We see that group B has a base rate that is almost twice group A's rate

In [None]:
sns.barplot(
    data=pred_universe,
    x='group',
    y='y_felony',
    estimator='mean'
)

We also look at the base rates for "low level" rearrest, which is a rearrest for a crime that was neither a felony or violent.

In [None]:
sns.barplot(
    data=pred_universe,
    x='group',
    y='y_low_level',
    estimator='mean'
)

This time we see that the prevalence is higher for group A

# Lab Task
1. Create a column called `group__A` that is equal to True if group==A and False otherwise

2. Use train_test_split to create a train and a holdout dataset. The holdout set should be 50% of the data in pred_universe

3. Run a random forest model on train with max_depth equal to 5 and n_estimators=100. The prediction outcome is y_felony. The features to use are:
- arrest_any__last_4y
- arrest_any__last_1y
- arrest_felony__last_4y
- arrest_felony__last_1y
- arrest_violent__last_4y 
- arrest_violent__last_1y 

4. Create a column in holdout called `pred_f_all`. This represents felony predictions for a model that uses all of the arrest features.

5. Create a column called `yhat_f_all` which equals True if `pred_f_all` is greater than the outcome rate for `y_felony` in the `train` data frame 

6. Now run the same random forest model except this time use `y_low_level` as the outcome to predict

7. Create a column in holdout called `pred_ll_all`. This represents low level predictions for a model that uses all arrest features

8. Create a column called `yhat_ll_all` which equals True if `pred_ll_all` is greater than the outcome rate for `y_low_level` in the `train` data frame

10. Now repeat steps 3 to 8, except this time use the following predictors and update the column names you create accordingly (e.g. by putting `_group` at the end. For example: `yhat_ll_all` becomes `yhat_ll_all_group`):
- arrest_any__last_4y
- arrest_any__last_1y
- arrest_felony__last_4y
- arrest_felony__last_1y
- arrest_violent__last_4y 
- arrest_violent__last_1y 
- group__A

### Flagging Rates
11. Let's first look at the share of each group that is flagged as high risk for our four models. 
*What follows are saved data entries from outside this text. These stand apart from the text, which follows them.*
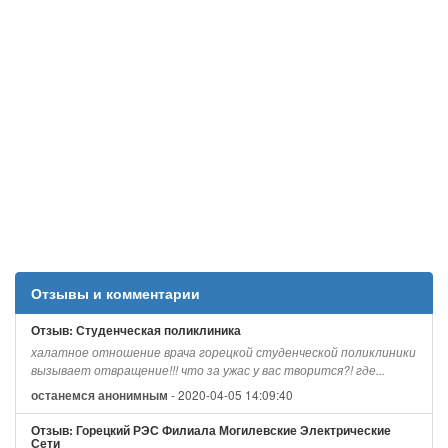
Отзывы и комментарии
Отзыв: Студенческая поликлиника
халатное отношение врача горецкой студенческой поликлиники
вызывает отвращение!!! что за ужас у вас творится?! где...
- 2020-04-05 14:09:40
останемся анонимным
Отзыв: Горецкий РЭС Филиала Могилевские Электрические
Сети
This measure is also considered a fairness metric and is called "Demographic Parity"

The idea is that the same share of defendants by group should be flagged as high risk

So use groupby by group to find these shares

###  Fairness Metrics
12. Use groupby to compute PPV (precision) by group for the model that predicts felony rearrest and uses:
- all arrest features
- all arrest features + the group feature

13. Is there a big difference between the two models? 

13. Use groupby to compute PPV by group for the model that predicts low level rearrest and uses:
- all arrest features
- all arrest features + the group feature

14. Is there a big difference between the two models?


15. Compute the false negative rate by `group` for the models that predicts felony rearrests and uses:
- all arrest features
- all arrest features + the group feature

16. Is there a big difference between the two models? 

17. Let's try to figure out why: Use groupby on group and the outcome to compute the average predicted probabilities produced by the two violent felony models

18. Compute the false negative rate by `group` for the models that predicts low level rearrest and uses:
- all arrest features
- all arrest features + the group feature


19. Is there a big difference between the two models?


15. Compute the false positive rate by `group` for the models that predicts felony rearrests and uses:
- all arrest features
- all arrest features + the group feature

21. Is there a big difference between the two models?  Use the table created in question 17 to reason about what's going on.


16. Compute the false positive rate by `group` for the models that predicts low level rearrests and uses:
- all arrest features
- all arrest features + the group feature

23. Is there a big difference by group?

In [1]:
#No

24. Which one of the four models do you think is the most fair?